Supplied text:
■ ■ ■ ■
Electronic music is not real music? Why do people say these things? Probably because they are musicians who play non-electronic instruments and they feel threatened by the possibilities that musical technology has to offer. Well, I’m here to tell them that they are wrong and that their view will only serve to hinder their own musical progression.
Technology is not a bad thing, it is a good thing, as long as it doesn’t take over. As long as there is still creativity and composition, then technology can be used to create wonderful music. Using technology doesn’t mean you have to let the technology take over. You control it, it doesn’t control you. You get to tell it what you want to hear, not the other way around.
Related article: Is EDM Real Music? Absolutely! Find Out Why…
Guitars are Boring
Okay, so I am being deliberately provocative with that subtitle. Don’t get me wrong, I am not anti-guitar. I think guitars are fine when used as part of a broader rainbow of sounds. What I do have a problem with is when you get guitar-only bands who stick religiously to the guitar-bass-drums setup. That’s how the Beatles started in the 1960s, but even they were starting to use other sounds by the time they split up.
I suppose the appeal of guitars is partly that they look cool. There is something impressive about someone with a great looking guitar hanging down to their knees. And there is the performance aspect. It is difficult to play a guitar very well, so there is something impressive about watching an accomplished guitarist play something complicated. In that sense, perhaps it is similar to watching a good magic trick. You know you can’t do it yourself, so you are wowed by seeing them do it.
My point is that it is a limited way of making music because a guitar has limited sounds. Yes, different guitars have subtly different variations on the guitar sound, and effects can be added to make it sound weird and wonderful. But your starting point is always a vibrating string. There are more ways to make sounds than to vibrate a string. It’s fine, but it’s far from the only way, or even the best way.
■ ■ ■ ■
Prompt 1: Summarize the text on electronic music in two sentences.
Prompt 2: According to the text on electronic music, which band started with the guitar-bass-drums setup in the 1960s?
Prompt 3: Retype the passage of the text on electronic music from "Technology is not" to "they split up.".

Available data:
■ ■ ■ ■
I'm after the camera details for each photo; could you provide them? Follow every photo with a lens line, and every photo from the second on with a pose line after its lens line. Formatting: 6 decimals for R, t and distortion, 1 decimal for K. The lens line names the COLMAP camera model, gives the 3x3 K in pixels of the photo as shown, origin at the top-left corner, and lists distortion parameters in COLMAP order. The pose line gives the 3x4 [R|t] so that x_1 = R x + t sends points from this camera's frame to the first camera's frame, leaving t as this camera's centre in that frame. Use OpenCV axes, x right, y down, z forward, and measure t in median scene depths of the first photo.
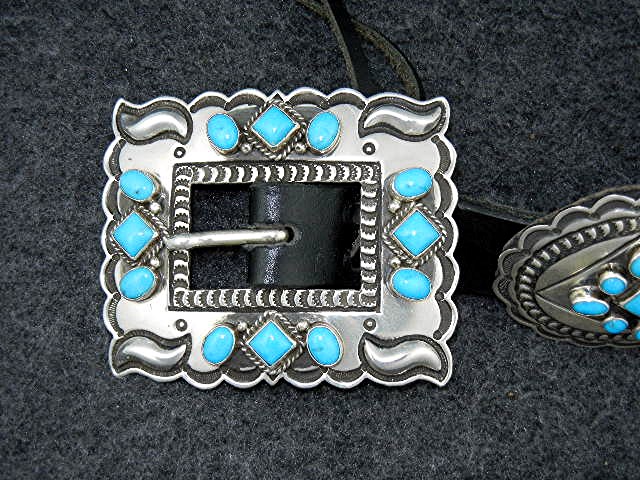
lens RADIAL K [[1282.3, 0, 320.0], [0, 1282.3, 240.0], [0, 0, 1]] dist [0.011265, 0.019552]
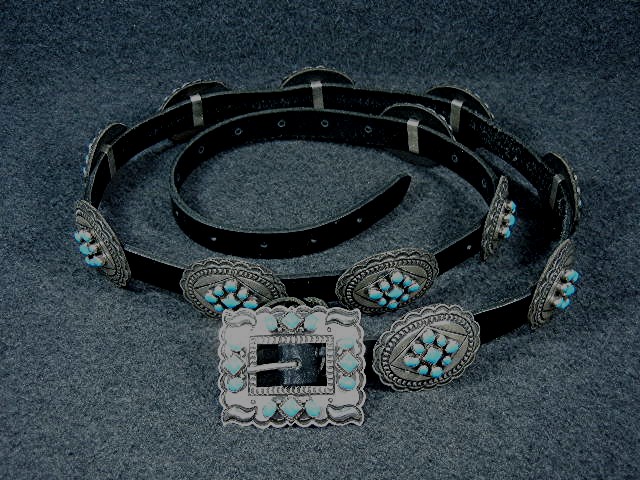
■ ■ ■ ■
Solution 1: The author argues that electronic music is real music and that technology can be used to create wonderful music as long as creativity and composition remain and the musician stays in control. The author also criticizes guitar-only bands, calling the guitar a limited way of making music because its sound always starts from a vibrating string.

Solution 2: The Beatles.

Solution 3:
Technology is not a bad thing, it is a good thing, as long as it doesn’t take over. As long as there is still creativity and composition, then technology can be used to create wonderful music. Using technology doesn’t mean you have to let the technology take over. You control it, it doesn’t control you. You get to tell it what you want to hear, not the other way around.
Related article: Is EDM Real Music? Absolutely! Find Out Why…
Guitars are Boring
Okay, so I am being deliberately provocative with that subtitle. Don’t get me wrong, I am not anti-guitar. I think guitars are fine when used as part of a broader rainbow of sounds. What I do have a problem with is when you get guitar-only bands who stick religiously to the guitar-bass-drums setup. That’s how the Beatles started in the 1960s, but even they were starting to use other sounds by the time they split up.